- _EXERCICE 1_:
Reproduisez à l’identique l’intégralité du texte fourni consacré à Ibn Mas’ûd.

___ TEXTE FOURNI

Ce pieux compagnon disait de lui-même sans aucune vantardise:

« Par Dieu, rien n’a été révélé dans le Coran sans que je n’en sache les raisons. Et personne n’en connaît plus que moi sur l’interprétation. S’il me parvenait que quelqu’un d’autre soit plus savant que moi dans le Livre de Dieu mais vers lequel on ne peut aller qu’à dos de chameau, je n’hésiterais pas à partir à sa rencontre, sans prétendre être meilleur que vous.»

Nous avons vu plus haut combien le Messager de Dieu aimait et estimait Ibn Mas’ûd dont le corps chétif et fragile cachait une foi fervente et passionnée.

______
___ DONNÉES FOURNIES

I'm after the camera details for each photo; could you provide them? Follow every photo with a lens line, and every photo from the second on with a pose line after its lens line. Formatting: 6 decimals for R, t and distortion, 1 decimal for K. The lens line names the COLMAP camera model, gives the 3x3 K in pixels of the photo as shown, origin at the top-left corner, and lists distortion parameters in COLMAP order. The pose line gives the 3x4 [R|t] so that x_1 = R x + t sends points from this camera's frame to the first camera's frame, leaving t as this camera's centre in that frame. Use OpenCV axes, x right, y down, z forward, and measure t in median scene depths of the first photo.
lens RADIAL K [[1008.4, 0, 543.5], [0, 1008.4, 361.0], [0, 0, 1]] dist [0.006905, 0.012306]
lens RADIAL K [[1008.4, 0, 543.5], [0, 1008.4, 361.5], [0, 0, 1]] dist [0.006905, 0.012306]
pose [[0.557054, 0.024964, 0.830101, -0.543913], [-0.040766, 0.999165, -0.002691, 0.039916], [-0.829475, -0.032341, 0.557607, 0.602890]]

______
___ DONNÉES FOURNIES

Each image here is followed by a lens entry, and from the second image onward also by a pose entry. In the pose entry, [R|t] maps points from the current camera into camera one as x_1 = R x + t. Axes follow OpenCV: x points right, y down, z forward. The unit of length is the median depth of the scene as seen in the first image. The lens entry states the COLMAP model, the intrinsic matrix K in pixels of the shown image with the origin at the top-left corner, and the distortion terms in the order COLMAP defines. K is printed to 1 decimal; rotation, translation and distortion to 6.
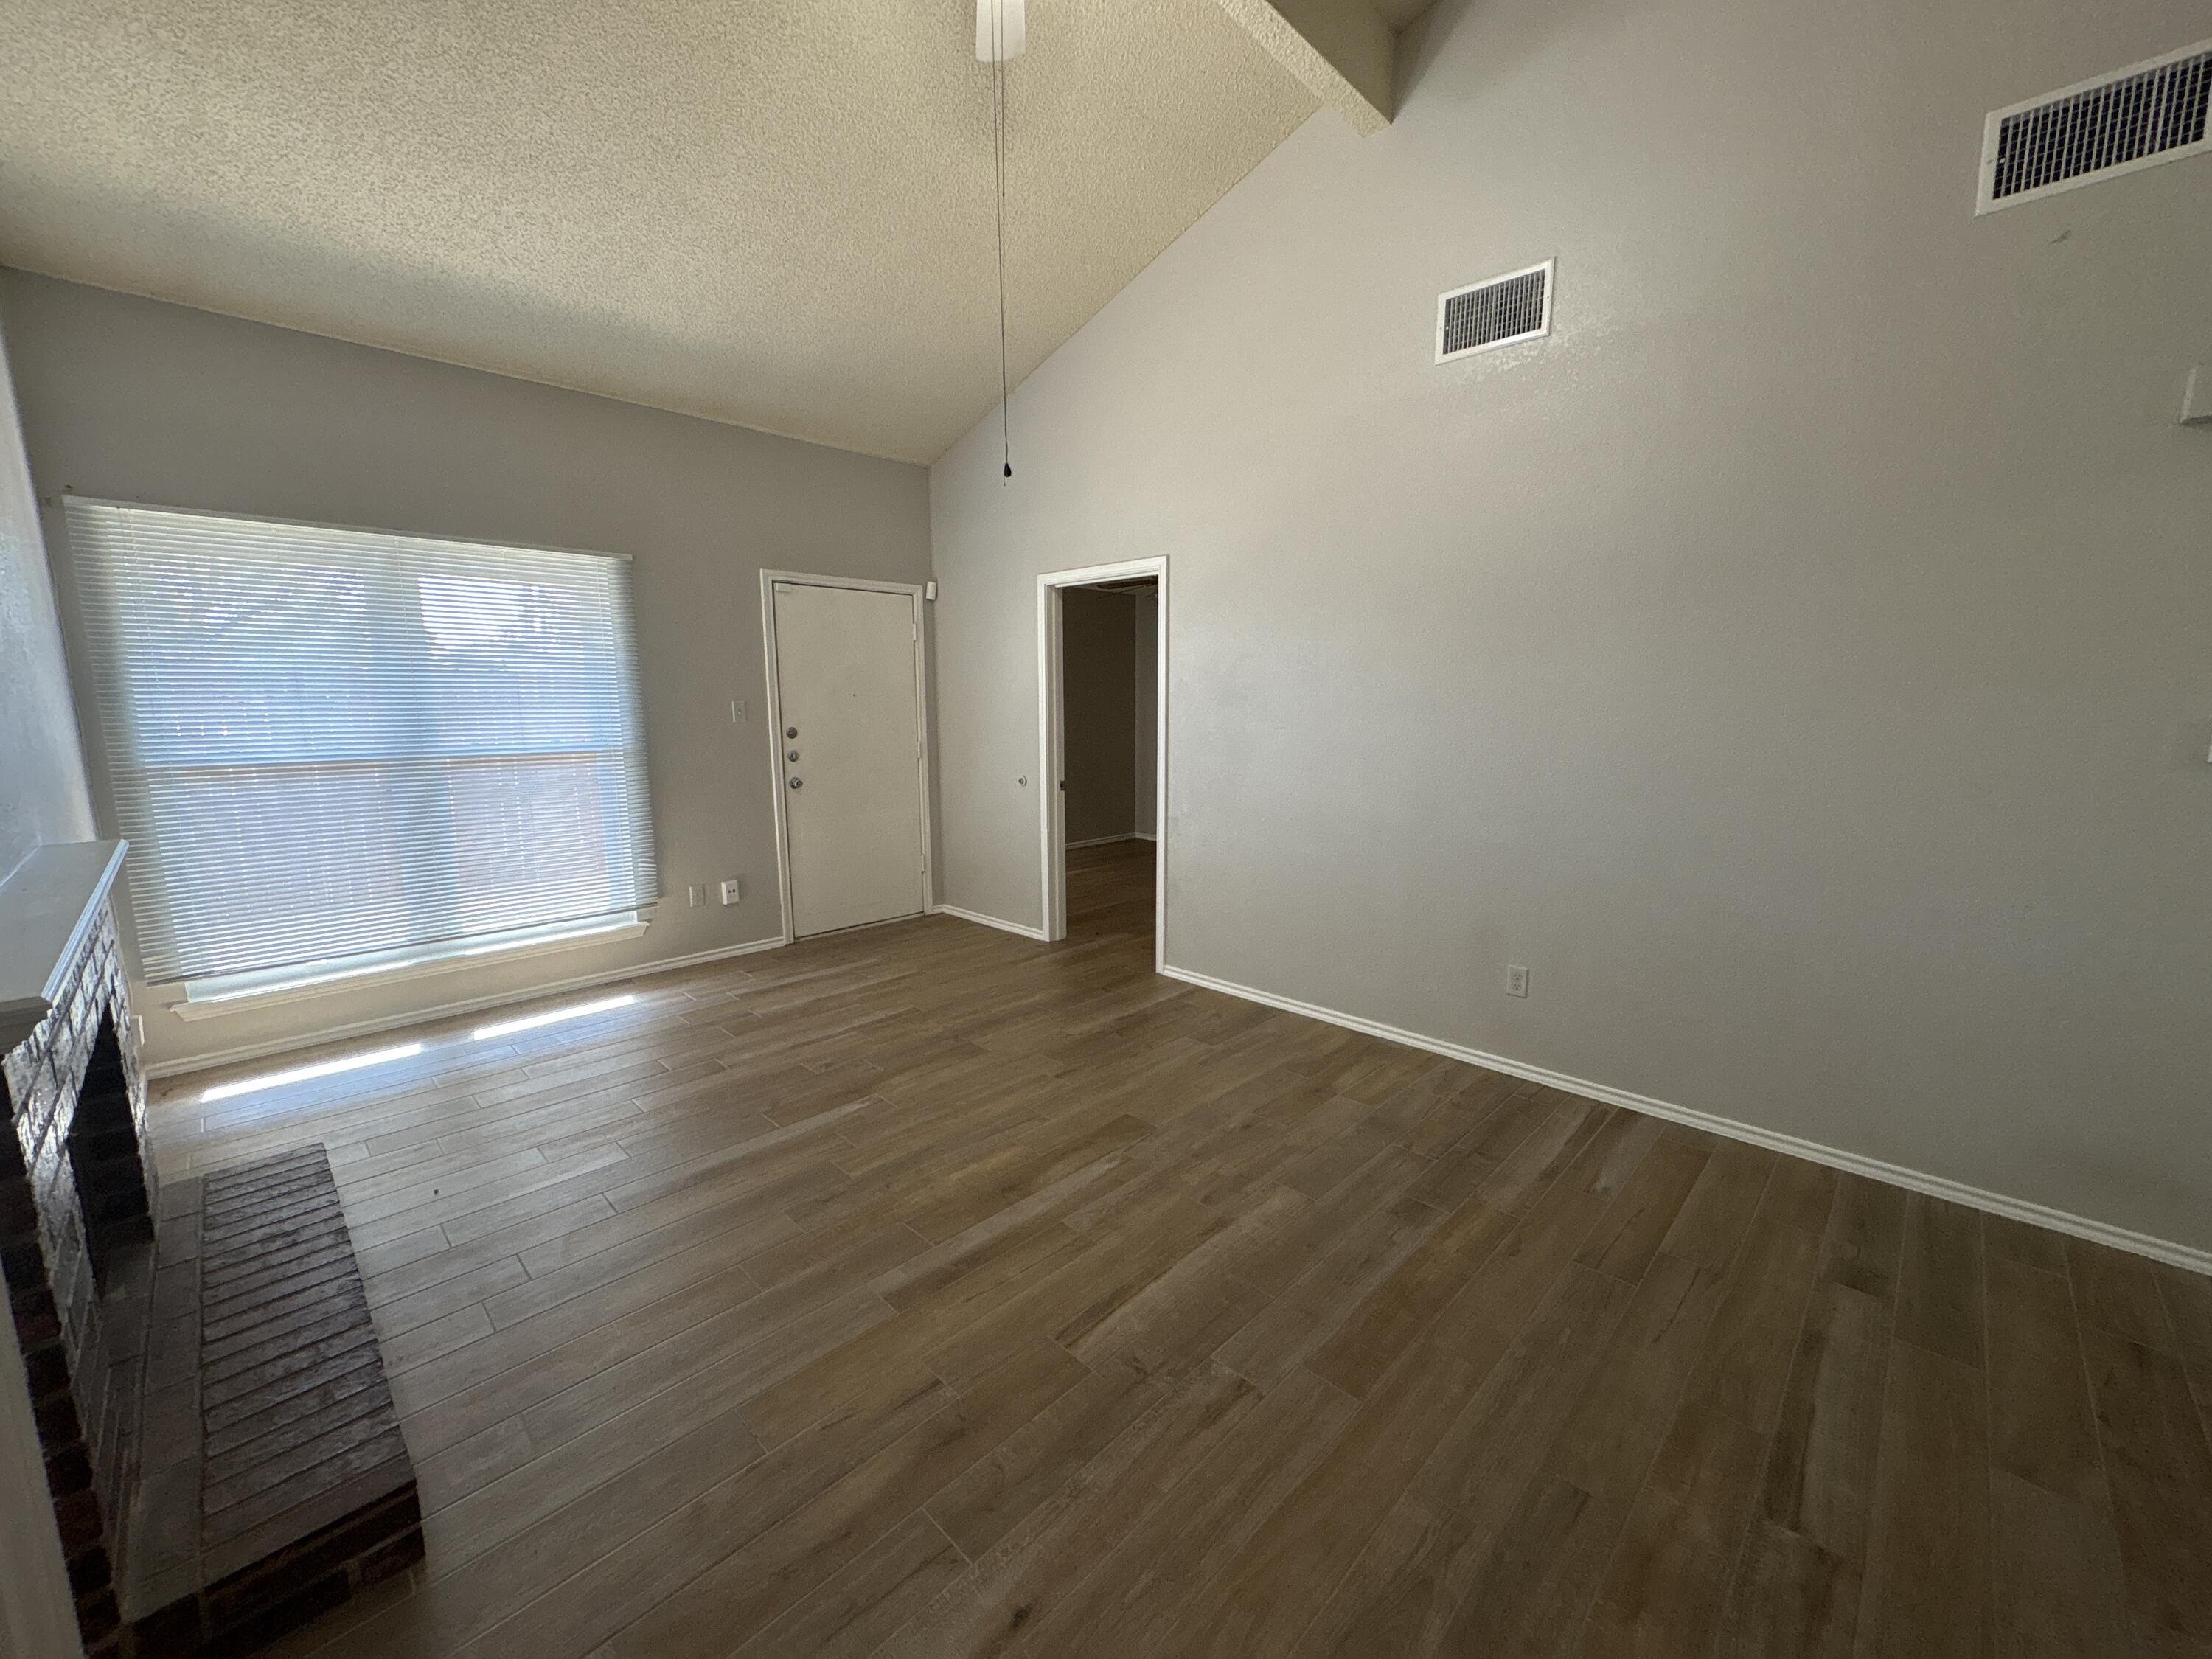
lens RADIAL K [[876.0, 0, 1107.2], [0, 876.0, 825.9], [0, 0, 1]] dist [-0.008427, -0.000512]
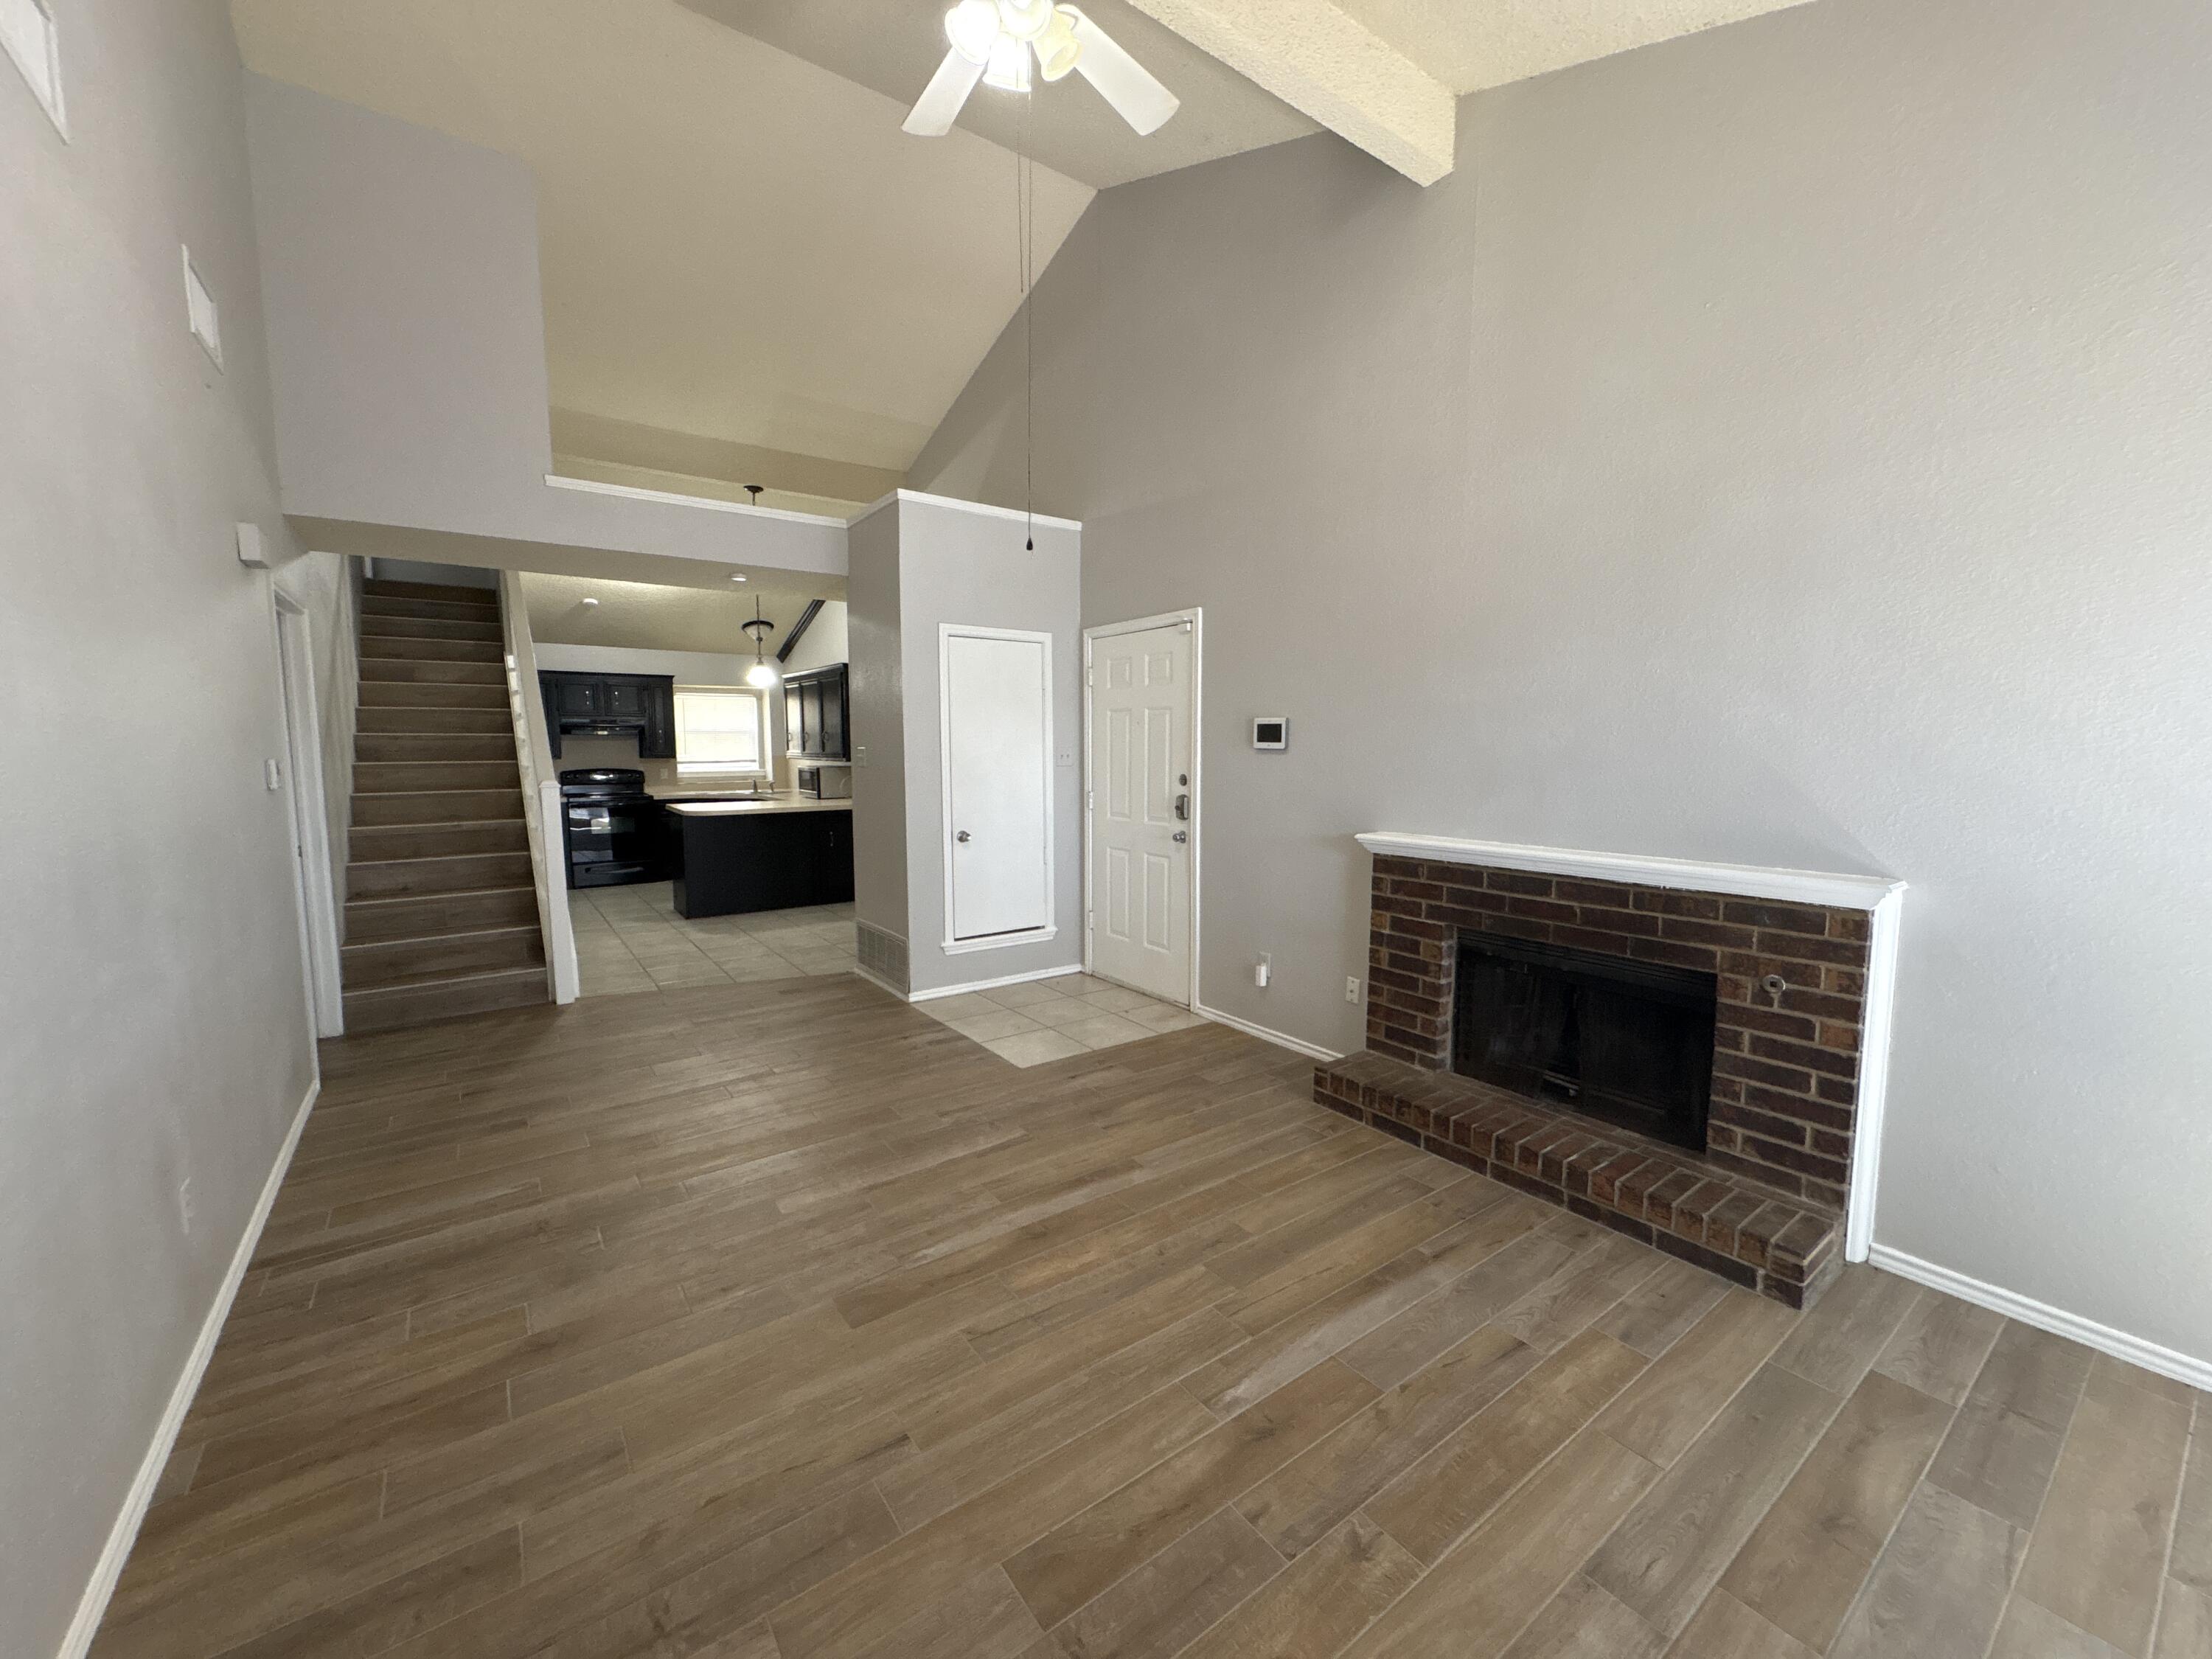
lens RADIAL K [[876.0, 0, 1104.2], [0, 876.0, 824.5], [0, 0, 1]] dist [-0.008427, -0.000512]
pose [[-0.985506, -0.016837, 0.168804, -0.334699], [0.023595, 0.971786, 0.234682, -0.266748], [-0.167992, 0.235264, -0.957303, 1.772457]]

______
___ DONNÉES FOURNIES

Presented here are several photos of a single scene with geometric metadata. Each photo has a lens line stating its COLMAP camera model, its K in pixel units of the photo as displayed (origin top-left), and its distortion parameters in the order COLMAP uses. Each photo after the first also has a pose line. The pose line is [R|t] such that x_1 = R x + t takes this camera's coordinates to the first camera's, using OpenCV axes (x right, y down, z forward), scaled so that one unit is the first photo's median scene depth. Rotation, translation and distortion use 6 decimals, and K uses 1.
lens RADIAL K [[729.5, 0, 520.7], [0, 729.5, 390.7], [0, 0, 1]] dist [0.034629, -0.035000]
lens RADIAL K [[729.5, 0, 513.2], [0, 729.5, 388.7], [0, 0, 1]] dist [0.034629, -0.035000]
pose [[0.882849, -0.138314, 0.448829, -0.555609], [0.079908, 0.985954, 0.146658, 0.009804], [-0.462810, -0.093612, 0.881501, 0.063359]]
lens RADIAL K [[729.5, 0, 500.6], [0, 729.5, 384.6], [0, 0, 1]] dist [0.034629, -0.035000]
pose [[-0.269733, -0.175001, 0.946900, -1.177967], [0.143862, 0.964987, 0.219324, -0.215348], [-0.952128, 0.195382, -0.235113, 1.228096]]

______

- _EXERCICE 2_:
Dans les enregistrements, réécrivez la portion allant de la ligne contenant « I'm after the » jusqu’à celle contenant « -0.032341, 0.557607, 0.602890]] » incluses, en remplaçant « camera details » par « camera parameters » sans rien modifier d’autre. Ne renvoyez que ces lignes.

- _RÉPONSE 1_:
Ce pieux compagnon disait de lui-même sans aucune vantardise:

« Par Dieu, rien n’a été révélé dans le Coran sans que je n’en sache les raisons. Et personne n’en connaît plus que moi sur l’interprétation. S’il me parvenait que quelqu’un d’autre soit plus savant que moi dans le Livre de Dieu mais vers lequel on ne peut aller qu’à dos de chameau, je n’hésiterais pas à partir à sa rencontre, sans prétendre être meilleur que vous.»

Nous avons vu plus haut combien le Messager de Dieu aimait et estimait Ibn Mas’ûd dont le corps chétif et fragile cachait une foi fervente et passionnée.

- _RÉPONSE 2_:
I'm after the camera parameters for each photo; could you provide them? Follow every photo with a lens line, and every photo from the second on with a pose line after its lens line. Formatting: 6 decimals for R, t and distortion, 1 decimal for K. The lens line names the COLMAP camera model, gives the 3x3 K in pixels of the photo as shown, origin at the top-left corner, and lists distortion parameters in COLMAP order. The pose line gives the 3x4 [R|t] so that x_1 = R x + t sends points from this camera's frame to the first camera's frame, leaving t as this camera's centre in that frame. Use OpenCV axes, x right, y down, z forward, and measure t in median scene depths of the first photo.
lens RADIAL K [[1008.4, 0, 543.5], [0, 1008.4, 361.0], [0, 0, 1]] dist [0.006905, 0.012306]
lens RADIAL K [[1008.4, 0, 543.5], [0, 1008.4, 361.5], [0, 0, 1]] dist [0.006905, 0.012306]
pose [[0.557054, 0.024964, 0.830101, -0.543913], [-0.040766, 0.999165, -0.002691, 0.039916], [-0.829475, -0.032341, 0.557607, 0.602890]]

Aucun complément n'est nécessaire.